Geschiedenis samenvatting – toelatingstoets
Tijdvak 1 – Jagers-verzamelaars (Prehistorie: 3000 v.Chr.)
In het Amazonegebied in Zuid-Amerika komen tegenwoordig nog nomadische
mensen voor. Door het tropische klimaat, hebben ze voedsel zoals: insecten, wild,
vissen en vruchten en hoeven ze dus geen wintervoorraden aan te leggen. De
jagers-verzamelaars in Europa moesten dit wel, door het klimaat met wisselende
seizoenen en wegtrekkende dieren.
Tot 10.000 v.Chr. bestond de IJstijd en daarna ontstond het toendraklimaat.
Het vlees, huid, vacht en botten werden gebruikt van de dieren door de
rendierjagers.

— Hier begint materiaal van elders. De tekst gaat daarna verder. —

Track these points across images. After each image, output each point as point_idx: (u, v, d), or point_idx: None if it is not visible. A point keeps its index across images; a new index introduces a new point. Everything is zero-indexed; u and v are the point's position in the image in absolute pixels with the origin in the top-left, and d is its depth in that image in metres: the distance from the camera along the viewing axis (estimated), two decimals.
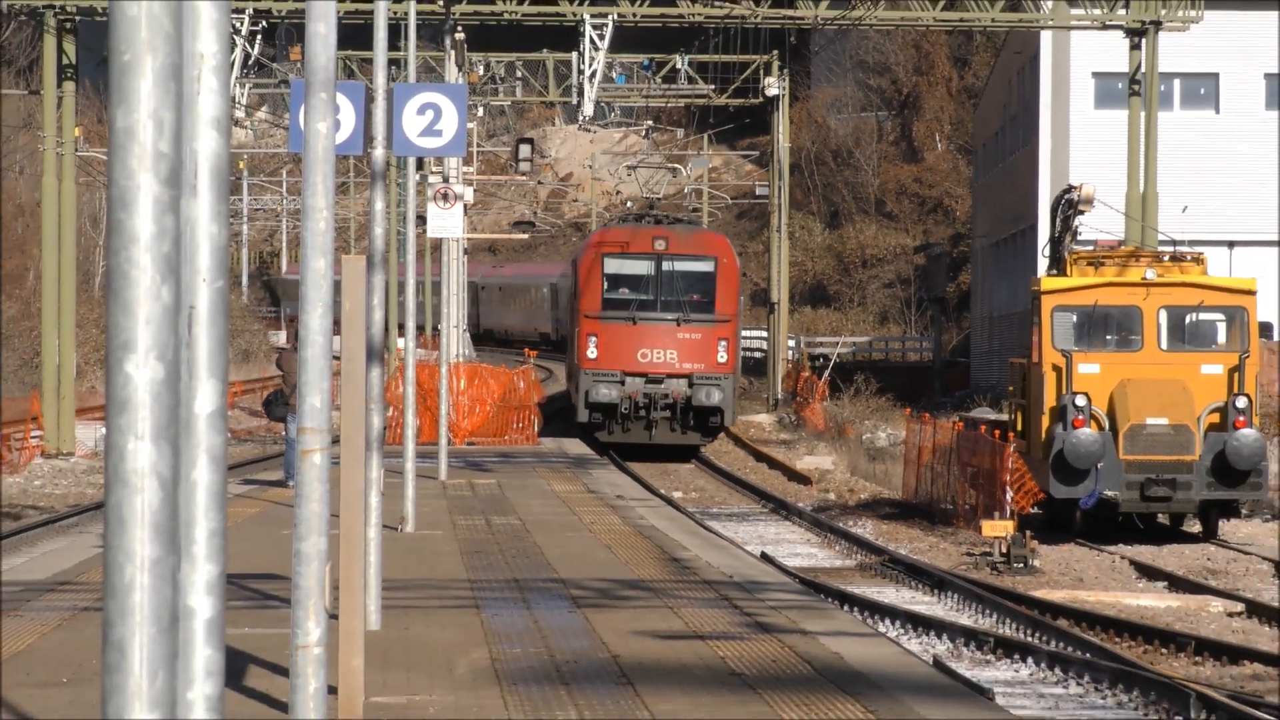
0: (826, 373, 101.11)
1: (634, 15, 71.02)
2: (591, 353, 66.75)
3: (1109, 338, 46.48)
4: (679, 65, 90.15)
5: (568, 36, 75.23)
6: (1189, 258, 49.58)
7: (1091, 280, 47.57)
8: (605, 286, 68.60)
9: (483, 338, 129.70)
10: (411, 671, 21.39)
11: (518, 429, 70.25)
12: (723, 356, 66.40)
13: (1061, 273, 48.82)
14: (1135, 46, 68.34)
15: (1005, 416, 53.19)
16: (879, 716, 19.10)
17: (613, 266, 69.60)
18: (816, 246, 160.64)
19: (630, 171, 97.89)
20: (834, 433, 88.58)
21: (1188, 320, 47.41)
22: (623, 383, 66.79)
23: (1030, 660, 31.03)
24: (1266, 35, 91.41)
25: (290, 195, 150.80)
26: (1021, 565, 41.91)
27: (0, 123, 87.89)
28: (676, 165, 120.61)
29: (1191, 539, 47.85)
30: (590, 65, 73.37)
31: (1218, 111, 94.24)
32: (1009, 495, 44.75)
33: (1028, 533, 43.27)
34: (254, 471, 52.15)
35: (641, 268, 69.41)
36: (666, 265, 67.94)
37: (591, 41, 72.17)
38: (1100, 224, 53.82)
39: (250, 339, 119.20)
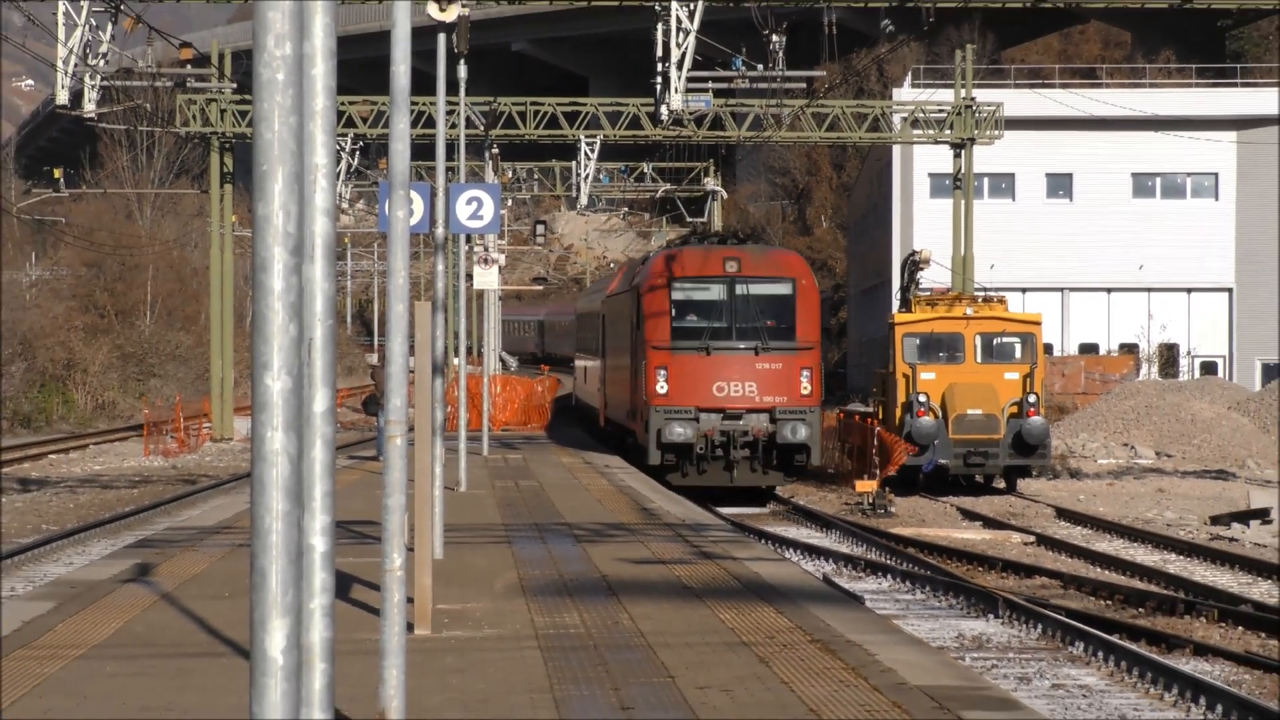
0: None
1: (615, 136, 70.73)
2: (661, 387, 45.99)
3: (941, 354, 46.73)
4: (645, 169, 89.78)
5: (569, 150, 74.88)
6: (994, 300, 50.12)
7: (929, 315, 48.24)
8: (674, 314, 47.22)
9: (546, 359, 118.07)
10: (464, 587, 21.33)
11: (534, 421, 69.47)
12: (806, 388, 45.60)
13: (908, 310, 49.42)
14: (957, 155, 68.17)
15: (872, 409, 53.13)
16: (786, 615, 19.04)
17: (681, 292, 47.96)
18: None
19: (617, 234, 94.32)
20: None
21: (994, 343, 47.80)
22: (697, 420, 45.44)
23: (889, 576, 30.92)
24: (1046, 148, 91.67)
25: (379, 260, 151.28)
26: (883, 511, 42.01)
27: (134, 200, 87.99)
28: (650, 230, 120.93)
29: (998, 492, 47.87)
30: (585, 170, 73.06)
31: (1014, 199, 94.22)
32: (878, 462, 44.94)
33: (887, 489, 43.66)
34: (355, 451, 51.95)
35: (713, 293, 47.80)
36: (740, 289, 46.71)
37: (585, 154, 71.88)
38: (935, 277, 54.45)
39: (352, 359, 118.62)
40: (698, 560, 24.40)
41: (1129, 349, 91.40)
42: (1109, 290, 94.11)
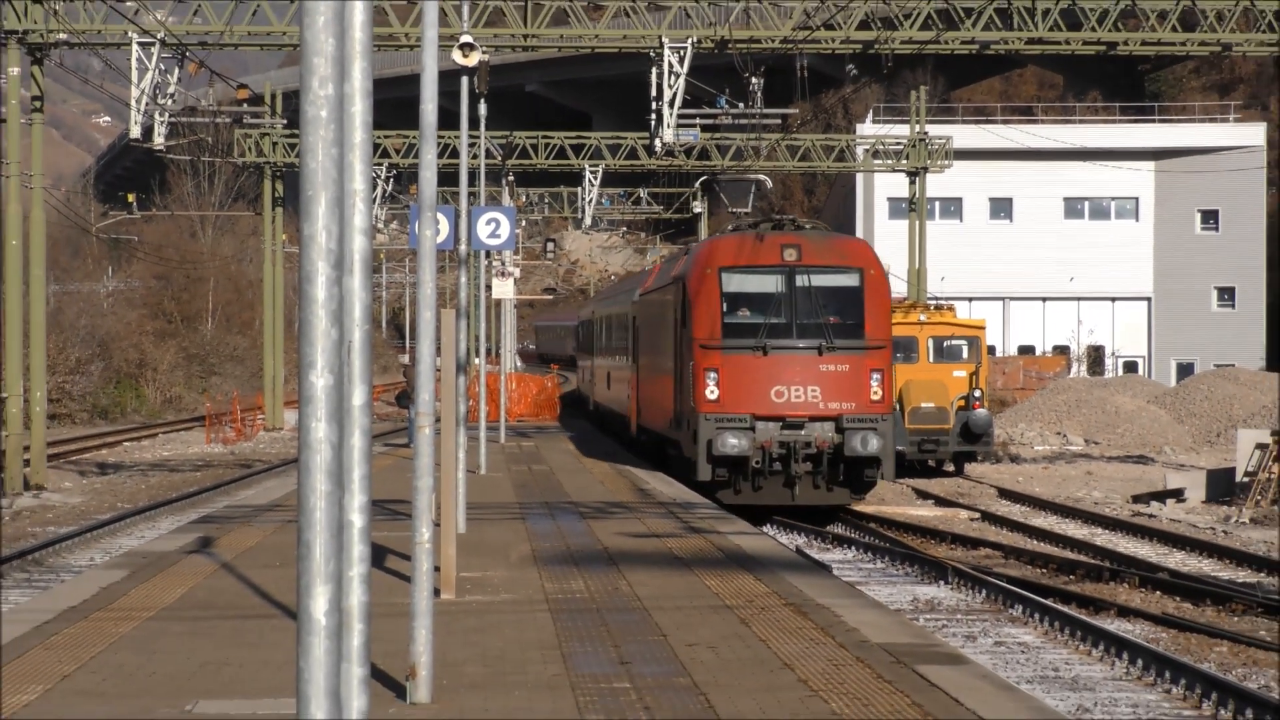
0: None
1: (615, 165, 70.65)
2: (712, 392, 35.86)
3: (898, 355, 46.44)
4: (642, 194, 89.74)
5: (575, 178, 74.81)
6: (945, 307, 50.06)
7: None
8: (725, 309, 36.81)
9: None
10: (484, 557, 21.32)
11: (546, 412, 69.46)
12: (877, 392, 35.91)
13: None
14: (912, 182, 68.06)
15: None
16: (763, 582, 19.04)
17: (734, 284, 37.38)
18: None
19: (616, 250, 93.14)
20: None
21: (944, 344, 47.70)
22: (753, 429, 35.34)
23: (853, 548, 30.94)
24: (990, 175, 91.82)
25: (410, 273, 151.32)
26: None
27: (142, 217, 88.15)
28: (645, 248, 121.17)
29: (948, 475, 47.78)
30: (588, 195, 73.03)
31: (961, 220, 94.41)
32: None
33: None
34: (389, 439, 51.93)
35: (770, 284, 37.37)
36: (801, 280, 36.78)
37: (589, 181, 71.84)
38: (893, 288, 54.19)
39: (386, 359, 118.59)
40: (687, 534, 24.41)
41: (1061, 350, 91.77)
42: (1044, 299, 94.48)
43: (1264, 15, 44.54)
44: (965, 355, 48.05)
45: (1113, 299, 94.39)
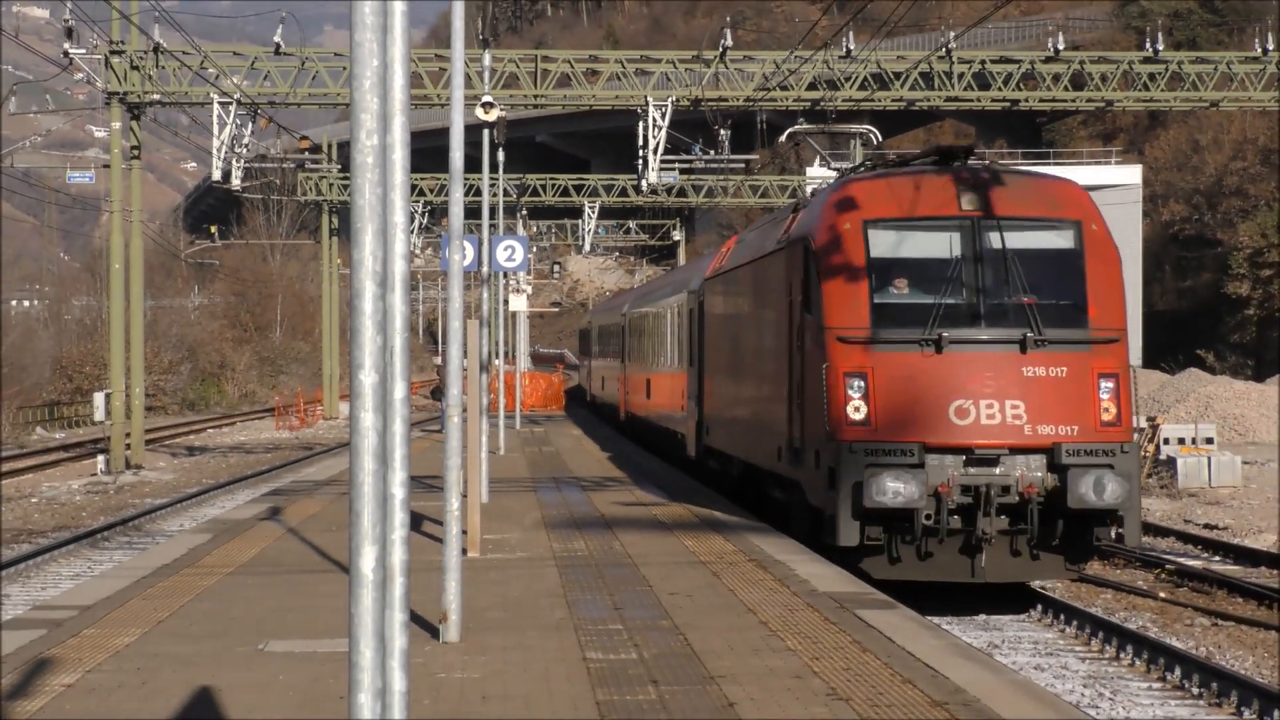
0: None
1: (609, 201, 70.66)
2: (857, 409, 16.71)
3: None
4: (631, 225, 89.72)
5: (576, 212, 74.85)
6: None
7: None
8: (875, 283, 17.04)
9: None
10: (503, 522, 21.33)
11: (554, 404, 69.45)
12: (1110, 409, 16.47)
13: None
14: None
15: None
16: (731, 543, 19.02)
17: (888, 245, 17.28)
18: None
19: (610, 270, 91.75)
20: None
21: None
22: (923, 466, 16.19)
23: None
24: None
25: (442, 290, 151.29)
26: None
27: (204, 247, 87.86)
28: (633, 269, 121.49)
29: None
30: (587, 225, 73.06)
31: None
32: None
33: None
34: (425, 426, 51.96)
35: (942, 245, 17.19)
36: (990, 238, 17.08)
37: (588, 214, 71.89)
38: None
39: (423, 361, 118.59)
40: (669, 503, 24.41)
41: None
42: None
43: (1140, 77, 45.01)
44: None
45: None
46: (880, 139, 28.24)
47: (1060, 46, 44.85)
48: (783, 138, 27.61)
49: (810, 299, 18.66)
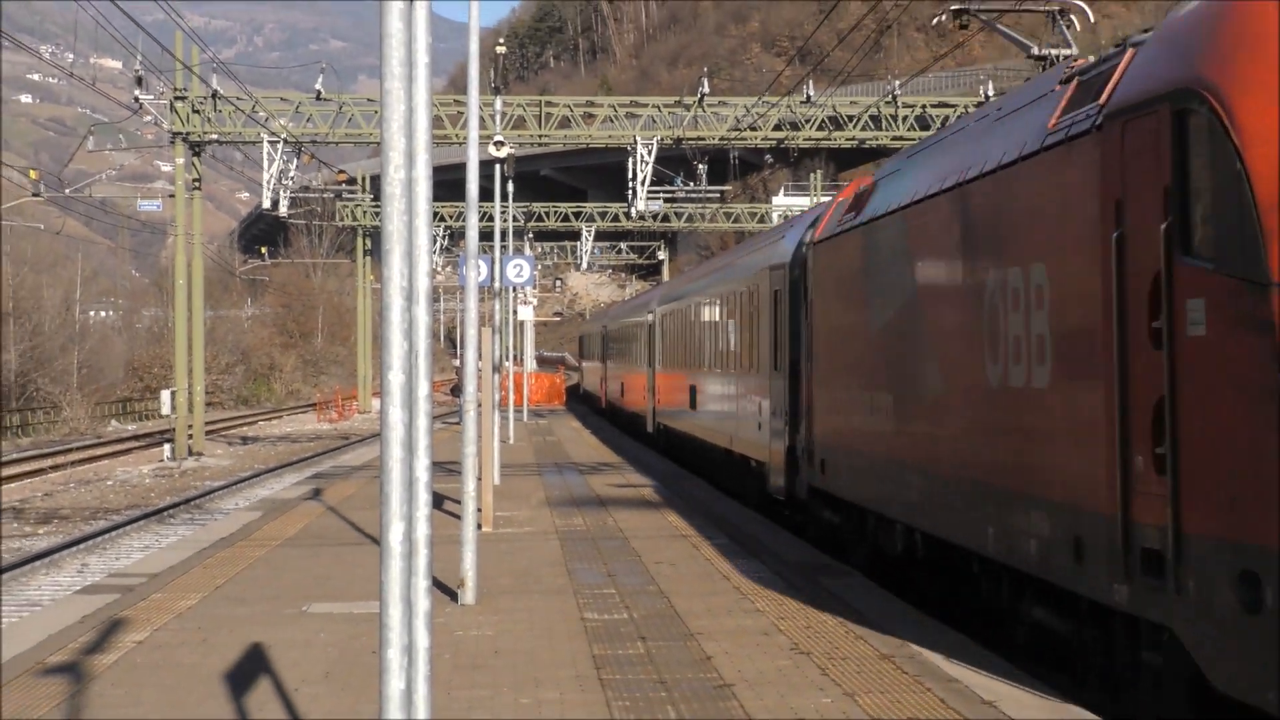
0: None
1: (603, 226, 70.64)
2: None
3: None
4: (622, 247, 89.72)
5: (575, 235, 74.81)
6: None
7: None
8: None
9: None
10: (513, 501, 21.30)
11: (556, 400, 69.29)
12: None
13: None
14: None
15: None
16: (708, 518, 19.03)
17: None
18: None
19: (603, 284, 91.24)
20: None
21: None
22: None
23: None
24: None
25: (459, 301, 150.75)
26: None
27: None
28: (624, 284, 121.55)
29: None
30: (585, 247, 73.04)
31: None
32: None
33: None
34: (445, 419, 51.89)
35: None
36: None
37: (585, 236, 71.88)
38: None
39: (443, 363, 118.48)
40: (656, 485, 24.40)
41: None
42: None
43: None
44: None
45: None
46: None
47: (990, 93, 44.87)
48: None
49: (1209, 225, 7.09)
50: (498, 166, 26.58)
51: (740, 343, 22.55)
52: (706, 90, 43.51)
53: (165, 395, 46.49)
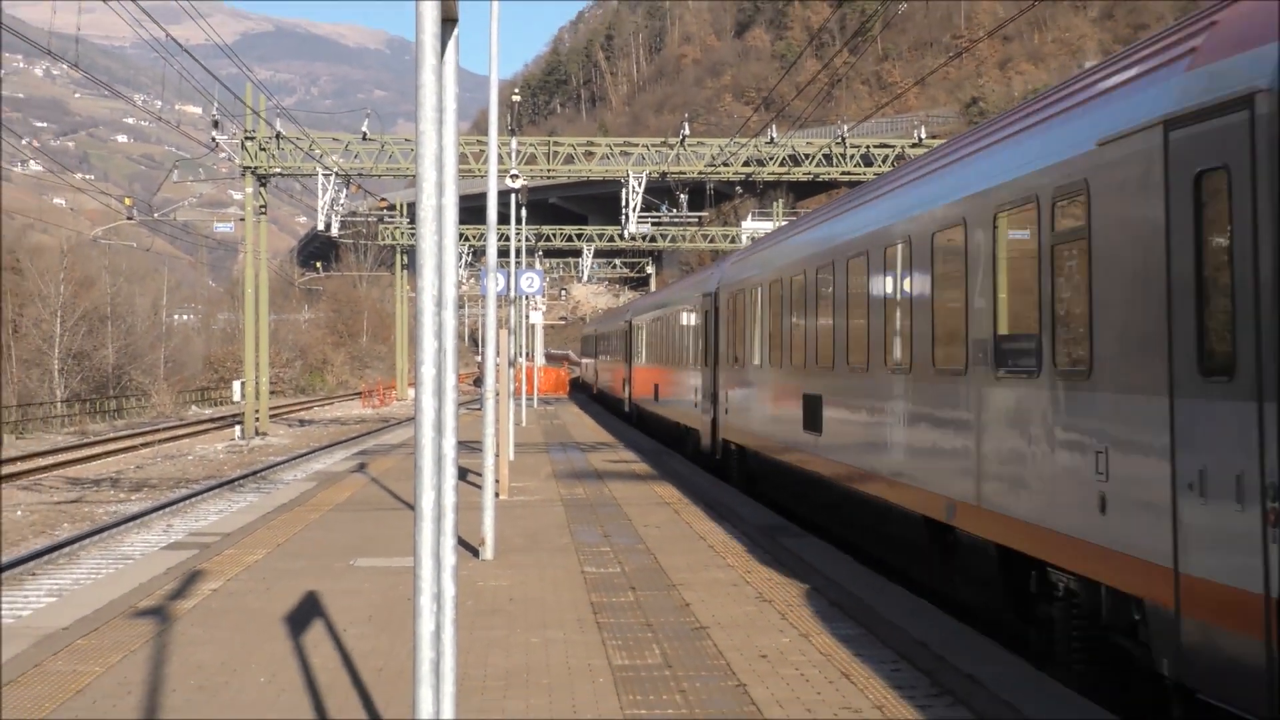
0: None
1: (601, 245, 70.57)
2: None
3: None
4: (616, 263, 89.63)
5: (577, 253, 74.73)
6: None
7: None
8: None
9: None
10: (525, 474, 21.27)
11: (560, 390, 69.08)
12: None
13: None
14: None
15: None
16: (683, 490, 19.02)
17: None
18: None
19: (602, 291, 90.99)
20: None
21: None
22: None
23: None
24: None
25: (481, 308, 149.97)
26: None
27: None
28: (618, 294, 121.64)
29: None
30: (586, 262, 72.94)
31: None
32: None
33: None
34: (469, 406, 51.80)
35: None
36: None
37: (586, 254, 71.78)
38: None
39: (467, 358, 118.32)
40: (645, 461, 24.36)
41: None
42: None
43: None
44: None
45: None
46: None
47: (923, 135, 44.92)
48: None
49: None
50: (513, 196, 26.54)
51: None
52: (687, 132, 43.55)
53: (236, 385, 46.46)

Mammoeten en wolharige neushoorns, stierven hier uit.
Hulpmiddelen die rendierjagers gebruikten, waren gereedschappen van
vuursteen, botten en hout. Grote dieren konden op afstand gehouden worden
door het vuur en men kon beter leven in de winter.
De rendieren trokken naar het hoge noorden en elanden, runderen, wilde
paarden en herten konden beter leven in het warme klimaat. Ook ontstonden
visrijke meren, rivieren en beekjes.
Rond 7000 v.Chr. hoefden jagers in West-Europa niet meer rond te trekken, maar
konden ze op één plek blijven. Men vond een skelet uit circa 5000 v.Chr. (Trijntje).
De Agrarische Revolutie:
De eerste boeren leefden rond 10.000 v.Chr. in het Midden-Oosten. Dit gebied
noemt men de Vruchtbare Halvemaan (heuvelachtig gebied in het huidige
Syrië, Turkije en Irak, waar de landbouw ontstond). Hieruit ontdekte men, dat
akkers met graan ingezaaid kunnen worden. Hiervan uit verspreidde zich de
landbouw naar West-Europa.
Niet iedereen hield zich bezig met de landbouw, zo waren er ook bijvoorbeeld
pottenbakkers, gingen mensen wol spinnen en weven. Ook werd het gebruik van
brons, koper en ijzer ontdekt.
De eerste landbouw cultuur in West-Europa was de Bandkeramiekcultuur, rond
5300 v. Chr. Deze naam kwam door de versiering in de vorm van een band op het
aardewerk. Een ander belangrijke landbouwcultuur was de Trechterbekercultuur.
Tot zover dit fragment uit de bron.